Study Area and Approach

The study area spans a 60-km stretch of coast from Eddies Cove West to south of Bellburns on the west central coast of the Northern Peninsula (Figs. 1A and 2). The physiography of the peninsula is dominated by the Long Range Mountains, composed of Precambrian gneiss, which forms an upland plateau up to 600 m high and 50 km wide, stretching from Hare Bay to Port aux Basques (Fig. 1A). The West Newfoundland coastal lowland comprises a relatively low-relief (≤ 50 m), narrow swath (2-25 km) of Ordovician sedimentary strata which abuts the Long Range Mountains along a steep escarpment to the south and a gentler ramp to the north (Grant, 1994). The Long Range Mountains supported a local ice cap during the last glaciation, which coalesced with Laurentide ice from southern Labrador and flowed southwestward through the Gulf of St. Lawrence and eastward to the Labrador Sea (Grant, 1994). Deglaciation of the lowland commenced as early as 15 000 cal BP (~13 000 14C BP), while local uplands were ice-free by 13 500 cal BP (Fig. 1D; Gosse et al., 2006). Upon ice retreat the sea inundated the glacioisostatically depressed coastal lowlands to 140 m above sea level (asl), which resulted in a marine limit shoreline more or less at the foot of the Long Range escarpment. Grant (1994) named this postglacial submergence around the Gulf of St. Lawrence the Goldthwait Sea. Isopleths on the marine limit of the Goldthwait Sea extend eastwards from the Québec North Shore and intersect the west coast of Newfoundland at right angles, declining from 150 m asl in the north (Strait of Belle Isle) to 0 m asl in the south (Port aux Basques), though local variations were controlled by ice retreat patterns (Bell et al., 2003).

▶ _STORED DATA_
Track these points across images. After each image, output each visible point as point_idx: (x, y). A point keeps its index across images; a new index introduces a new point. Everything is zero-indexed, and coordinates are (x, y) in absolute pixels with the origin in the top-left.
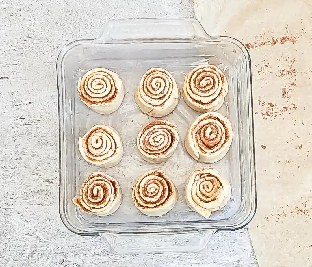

▶ _WORK INSTRUCTIONS_
According to the study area description, why did the marine limit shoreline lie more or less at the foot of the Long Range escarpment? Answer in one to three sentences. The listing was taken from a separate source.

▶ _RESULT_
When the ice retreated, the sea flooded the coastal lowlands, which had been pressed down by the weight of the glacial ice. The water rose to 140 m above sea level, and this placed the marine limit shoreline close to the foot of the escarpment.